#### [Instructions for the task]
Write out the records below once more, exactly and completely.

- Opening Delimiter -

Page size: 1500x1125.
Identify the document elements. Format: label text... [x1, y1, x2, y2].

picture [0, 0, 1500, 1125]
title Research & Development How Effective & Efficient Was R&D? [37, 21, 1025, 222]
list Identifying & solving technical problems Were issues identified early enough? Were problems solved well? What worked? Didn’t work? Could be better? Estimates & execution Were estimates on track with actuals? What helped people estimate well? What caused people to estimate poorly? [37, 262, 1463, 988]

- Closing Delimiter -

#### [Task response]
Page size: 1500x1125.
Identify the document elements. Format: label text... [x1, y1, x2, y2].

picture [0, 0, 1500, 1125]
title Research & Development How Effective & Efficient Was R&D? [37, 21, 1025, 222]
list Identifying & solving technical problems Were issues identified early enough? Were problems solved well? What worked? Didn’t work? Could be better? Estimates & execution Were estimates on track with actuals? What helped people estimate well? What caused people to estimate poorly? [37, 262, 1463, 988]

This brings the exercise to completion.